1.噛む衝撃を和らげるクッション的な役割
固い食べ物を思いきり噛む時には70㎏前後、睡眠中の歯ぎしりや食いしばりをしている時には約250㎏前後の大きな力が歯にかかっています。毎日このような負荷がかかると歯や歯槽骨は摩耗していきますが、少しでも衝撃を和らげるために歯根膜が歯周組織への衝撃を和らげる働きをします。
2.痛覚や触覚などの刺激を脳へ伝達する役割
歯についてのセンサーのような働きを歯根膜は行っています。食べ物についての噛み応えや、柔らかさなどを感知し、脳へと伝達します。その刺激などの情報により食事を楽しめる要素になります。
アンキローシスになる原因
アンキローシスになる原因はさまざまですが、主にこのようなことが原因と考えられます。
外傷や事故
転倒や接触やケガという外部からの強い衝撃によって、歯根膜が破壊され、骨との直接接触が起こることがあります。特に、コンタクトスポーツ(野球、ラグビー、サッカーなど)や事故などで歯を強く打った場合に発生しやすいです。
感染症
歯周病などの細菌感染が進行することで、歯根膜がダメージを受け、骨と癒着することがあります。
治療の副作用
歯科治療中に歯根膜が損傷するということもまれにあり、アンキローシスの原因となり得ます。特に、抜歯後や神経治療後、根管治療後に発生するケースがあります。
原発性萌出不全
外傷や炎症を起こしていないのに、歯が一定の長さのままで横と噛み合わないというケースがあります。非常にまれではありますが、原発性萌出不全と考えられます。この場合は、途中までは歯が生えている(萌出)のに、途中でいきなりアンキローシスになってしまった状態です。明らかに他の歯と高さが違うなと感じられたら、歯科医院へ通院してみましょう。

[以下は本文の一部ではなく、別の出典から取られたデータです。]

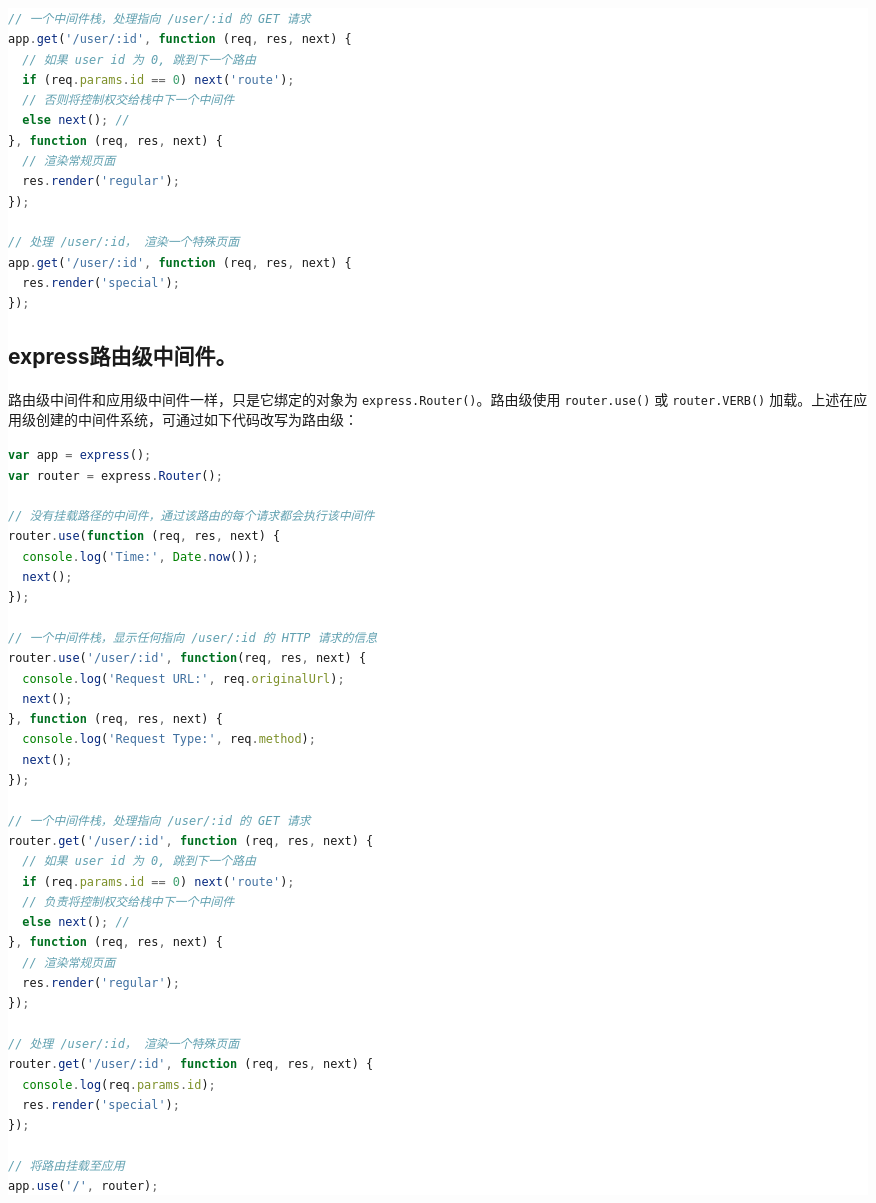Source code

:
 ```javascript
// 一个中间件栈，处理指向 /user/:id 的 GET 请求
app.get('/user/:id', function (req, res, next) {
  // 如果 user id 为 0, 跳到下一个路由
  if (req.params.id == 0) next('route');
  // 否则将控制权交给栈中下一个中间件
  else next(); //
}, function (req, res, next) {
  // 渲染常规页面
  res.render('regular');
});

// 处理 /user/:id， 渲染一个特殊页面
app.get('/user/:id', function (req, res, next) {
  res.render('special');
});
```



## express路由级中间件。

路由级中间件和应用级中间件一样，只是它绑定的对象为 `express.Router()`。路由级使用 `router.use()` 或 `router.VERB()` 加载。上述在应用级创建的中间件系统，可通过如下代码改写为路由级：

```javascript
var app = express();
var router = express.Router();

// 没有挂载路径的中间件，通过该路由的每个请求都会执行该中间件
router.use(function (req, res, next) {
  console.log('Time:', Date.now());
  next();
});

// 一个中间件栈，显示任何指向 /user/:id 的 HTTP 请求的信息
router.use('/user/:id', function(req, res, next) {
  console.log('Request URL:', req.originalUrl);
  next();
}, function (req, res, next) {
  console.log('Request Type:', req.method);
  next();
});

// 一个中间件栈，处理指向 /user/:id 的 GET 请求
router.get('/user/:id', function (req, res, next) {
  // 如果 user id 为 0, 跳到下一个路由
  if (req.params.id == 0) next('route');
  // 负责将控制权交给栈中下一个中间件
  else next(); //
}, function (req, res, next) {
  // 渲染常规页面
  res.render('regular');
});

// 处理 /user/:id， 渲染一个特殊页面
router.get('/user/:id', function (req, res, next) {
  console.log(req.params.id);
  res.render('special');
});

// 将路由挂载至应用
app.use('/', router);
```
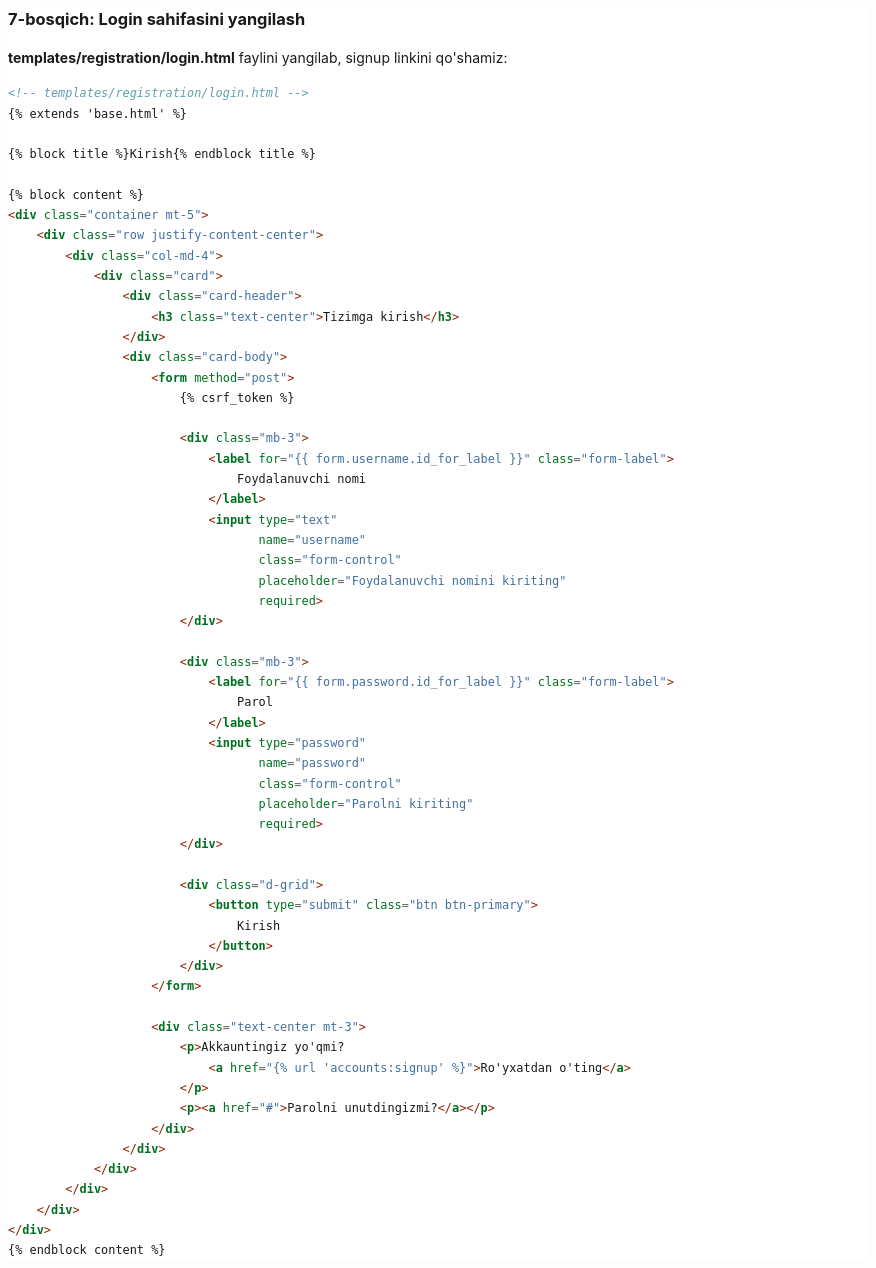 ### 7-bosqich: Login sahifasini yangilash

**templates/registration/login.html** faylini yangilab, signup linkini qo'shamiz:

```html
<!-- templates/registration/login.html -->
{% extends 'base.html' %}

{% block title %}Kirish{% endblock title %}

{% block content %}
<div class="container mt-5">
    <div class="row justify-content-center">
        <div class="col-md-4">
            <div class="card">
                <div class="card-header">
                    <h3 class="text-center">Tizimga kirish</h3>
                </div>
                <div class="card-body">
                    <form method="post">
                        {% csrf_token %}
                        
                        <div class="mb-3">
                            <label for="{{ form.username.id_for_label }}" class="form-label">
                                Foydalanuvchi nomi
                            </label>
                            <input type="text" 
                                   name="username" 
                                   class="form-control"
                                   placeholder="Foydalanuvchi nomini kiriting"
                                   required>
                        </div>
                        
                        <div class="mb-3">
                            <label for="{{ form.password.id_for_label }}" class="form-label">
                                Parol
                            </label>
                            <input type="password" 
                                   name="password" 
                                   class="form-control"
                                   placeholder="Parolni kiriting"
                                   required>
                        </div>
                        
                        <div class="d-grid">
                            <button type="submit" class="btn btn-primary">
                                Kirish
                            </button>
                        </div>
                    </form>
                    
                    <div class="text-center mt-3">
                        <p>Akkauntingiz yo'qmi? 
                            <a href="{% url 'accounts:signup' %}">Ro'yxatdan o'ting</a>
                        </p>
                        <p><a href="#">Parolni unutdingizmi?</a></p>
                    </div>
                </div>
            </div>
        </div>
    </div>
</div>
{% endblock content %}
```
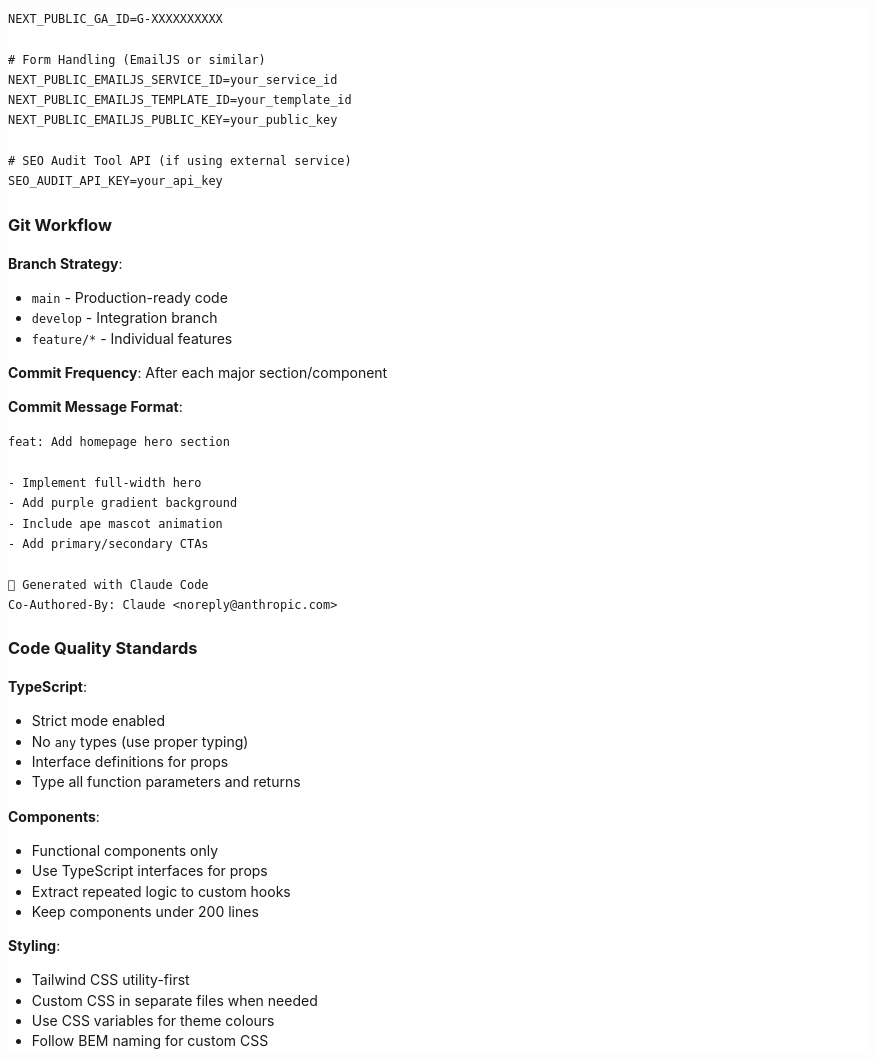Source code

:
 ```env
NEXT_PUBLIC_GA_ID=G-XXXXXXXXXX

# Form Handling (EmailJS or similar)
NEXT_PUBLIC_EMAILJS_SERVICE_ID=your_service_id
NEXT_PUBLIC_EMAILJS_TEMPLATE_ID=your_template_id
NEXT_PUBLIC_EMAILJS_PUBLIC_KEY=your_public_key

# SEO Audit Tool API (if using external service)
SEO_AUDIT_API_KEY=your_api_key
```

### Git Workflow

**Branch Strategy**:
- `main` - Production-ready code
- `develop` - Integration branch
- `feature/*` - Individual features

**Commit Frequency**: After each major section/component

**Commit Message Format**:
```
feat: Add homepage hero section

- Implement full-width hero
- Add purple gradient background
- Include ape mascot animation
- Add primary/secondary CTAs

🤖 Generated with Claude Code
Co-Authored-By: Claude <noreply@anthropic.com>
```

### Code Quality Standards

**TypeScript**:
- Strict mode enabled
- No `any` types (use proper typing)
- Interface definitions for props
- Type all function parameters and returns

**Components**:
- Functional components only
- Use TypeScript interfaces for props
- Extract repeated logic to custom hooks
- Keep components under 200 lines

**Styling**:
- Tailwind CSS utility-first
- Custom CSS in separate files when needed
- Use CSS variables for theme colours
- Follow BEM naming for custom CSS
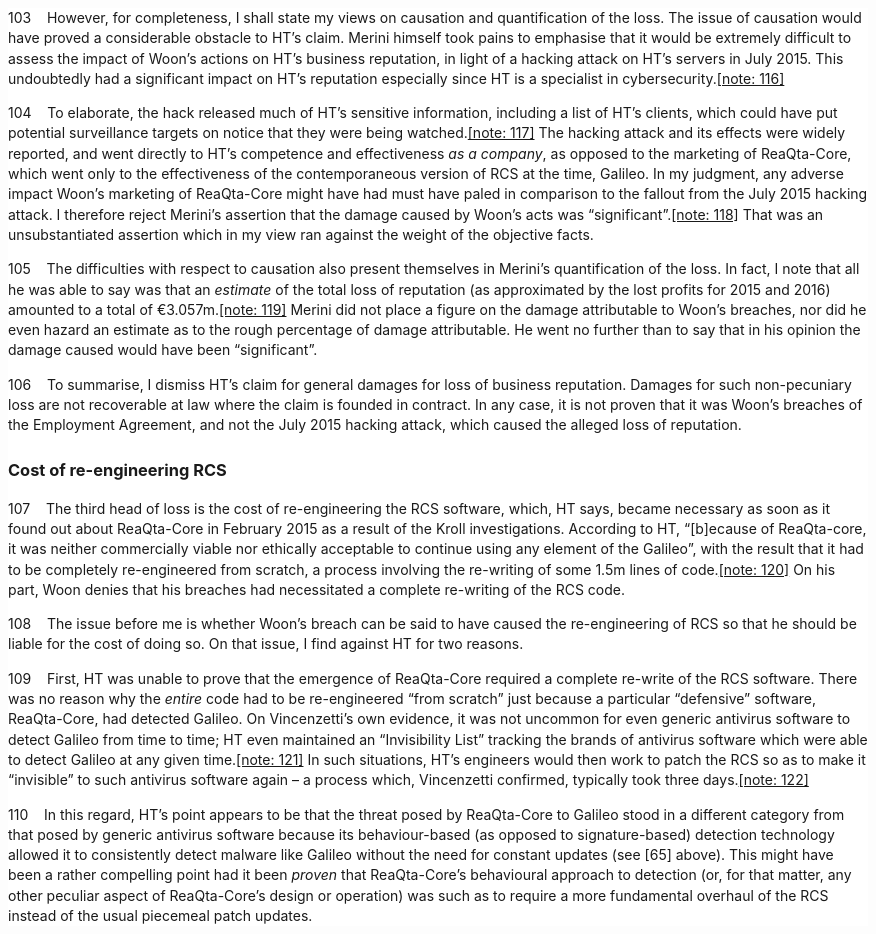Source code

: 103    However, for completeness, I shall state my views on causation and quantification of the loss. The issue of causation would have proved a considerable obstacle to HT’s claim. Merini himself took pains to emphasise that it would be extremely difficult to assess the impact of Woon’s actions on HT’s business reputation, in light of a hacking attack on HT’s servers in July 2015. This undoubtedly had a significant impact on HT’s reputation especially since HT is a specialist in cybersecurity.[\[note: 116\]](#Ftn_116)

104    To elaborate, the hack released much of HT’s sensitive information, including a list of HT’s clients, which could have put potential surveillance targets on notice that they were being watched.[\[note: 117\]](#Ftn_117) The hacking attack and its effects were widely reported, and went directly to HT’s competence and effectiveness _as a company_, as opposed to the marketing of ReaQta-Core, which went only to the effectiveness of the contemporaneous version of RCS at the time, Galileo. In my judgment, any adverse impact Woon’s marketing of ReaQta-Core might have had must have paled in comparison to the fallout from the July 2015 hacking attack. I therefore reject Merini’s assertion that the damage caused by Woon’s acts was “significant”.[\[note: 118\]](#Ftn_118) That was an unsubstantiated assertion which in my view ran against the weight of the objective facts.

105    The difficulties with respect to causation also present themselves in Merini’s quantification of the loss. In fact, I note that all he was able to say was that an _estimate_ of the total loss of reputation (as approximated by the lost profits for 2015 and 2016) amounted to a total of €3.057m.[\[note: 119\]](#Ftn_119) Merini did not place a figure on the damage attributable to Woon’s breaches, nor did he even hazard an estimate as to the rough percentage of damage attributable. He went no further than to say that in his opinion the damage caused would have been “significant”.

106    To summarise, I dismiss HT’s claim for general damages for loss of business reputation. Damages for such non-pecuniary loss are not recoverable at law where the claim is founded in contract. In any case, it is not proven that it was Woon’s breaches of the Employment Agreement, and not the July 2015 hacking attack, which caused the alleged loss of reputation.

### Cost of re-engineering RCS

107    The third head of loss is the cost of re-engineering the RCS software, which, HT says, became necessary as soon as it found out about ReaQta-Core in February 2015 as a result of the Kroll investigations. According to HT, “\[b\]ecause of ReaQta-core, it was neither commercially viable nor ethically acceptable to continue using any element of the Galileo”, with the result that it had to be completely re-engineered from scratch, a process involving the re-writing of some 1.5m lines of code.[\[note: 120\]](#Ftn_120) On his part, Woon denies that his breaches had necessitated a complete re-writing of the RCS code.

108    The issue before me is whether Woon’s breach can be said to have caused the re-engineering of RCS so that he should be liable for the cost of doing so. On that issue, I find against HT for two reasons.

109    First, HT was unable to prove that the emergence of ReaQta-Core required a complete re-write of the RCS software. There was no reason why the _entire_ code had to be re-engineered “from scratch” just because a particular “defensive” software, ReaQta-Core, had detected Galileo. On Vincenzetti’s own evidence, it was not uncommon for even generic antivirus software to detect Galileo from time to time; HT even maintained an “Invisibility List” tracking the brands of antivirus software which were able to detect Galileo at any given time.[\[note: 121\]](#Ftn_121) In such situations, HT’s engineers would then work to patch the RCS so as to make it “invisible” to such antivirus software again – a process which, Vincenzetti confirmed, typically took three days.[\[note: 122\]](#Ftn_122)

110    In this regard, HT’s point appears to be that the threat posed by ReaQta-Core to Galileo stood in a different category from that posed by generic antivirus software because its behaviour-based (as opposed to signature-based) detection technology allowed it to consistently detect malware like Galileo without the need for constant updates (see \[65\] above). This might have been a rather compelling point had it been _proven_ that ReaQta-Core’s behavioural approach to detection (or, for that matter, any other peculiar aspect of ReaQta-Core’s design or operation) was such as to require a more fundamental overhaul of the RCS instead of the usual piecemeal patch updates.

遺伝的な要因もアンキローシスに関連していると言われ、外的要因や内的要因のいずれによっても引き起こされる可能性があり、早期の発見と対処が重要です。
アンキローシスが日常生活へ及ぼす影響
矯正治療中の方は、歯が予定通りに動かせなければ、治療計画(通院期間や費用)に支障をきたすことがあります。特に成長期の子どもでアンキローシスになると、歯の正常な成長が妨げられます。歯への影響は下記の通りです。
噛み合わせの異常
骨に結合して固定された歯が正常に動かないため、上下の歯が適切にかみ合わなくなることがあります。これにより、食事や会話に不便を感じると考えられます。外傷により歯の変色が起きなかったけれどアンキローシスに実はなっていたということも考えられます。
アンキローシスの診断について
アンキローシスの診断には、歯科医師による専門的な検査が必要です。一般的な診断方法です。
レントゲン検査で確認
外傷や炎症によりアンキローシスが疑われる場合はレントゲン検査を使用して、歯と骨の癒着状態を確認します。通常の場合は、歯根膜の線がきっちり写っていますが、進行している場合は歯根膜の消失や骨との癒着が確認できます。
触診で歯の音や動揺を確認して診断
歯を金属で軽く叩いて音や感覚を確認するテストです。アンキローシスの場合、骨に繋がっているため通常と異なる音が聞こえます。また直接歯に触ってみて歯が揺れる(動揺)かどうかについても確認します。歯の動揺が起きない場合もその可能性があります。
アンキローシスの治療の選択肢
アンキローシスの治療は、口腔外科、口腔外科の症例が多い歯科医院で行うのがベストです。
矯正治療
矯正治療においてアンキローシスになっている歯がある場合は、程度によって事前の処置が必要です。
軽度のアンキローシス
CT検査で歯根の形状を把握した後、歯根と歯槽骨の硬さや色の違いを確認し、歯根と歯槽骨を切削器具を使って分離したうえで脱臼させます。一時的な脱臼を起こしてその接合部分を動かして、矯正を行います。ただし、歯の状態によっては、脱臼が難しい場合があります。
重度のアンキローシス
重度の場合は抜歯を行うことが最善の治療になることが多いです。通常の抜歯と異なり、歯根と骨が結合していることから、結合している骨を削ったうえで抜歯し、その後、レントゲンを撮影します。抜歯した部分の骨に歯の一部が残っていないかなどを確認する必要があるからです。その後、インプラントやブリッジによる補綴治療が行われます。
歯根膜再生治療
最近では、歯根膜を再生できる歯周組織再生療法があります。歯周組織に人工のGTR膜を入れてスペースを確保して、歯根膜の再生を待つという治療法です。これにより歯根膜が再生できれば、アンキローシスを緩和し、歯の正常な動きを取り戻す可能性が期待されています。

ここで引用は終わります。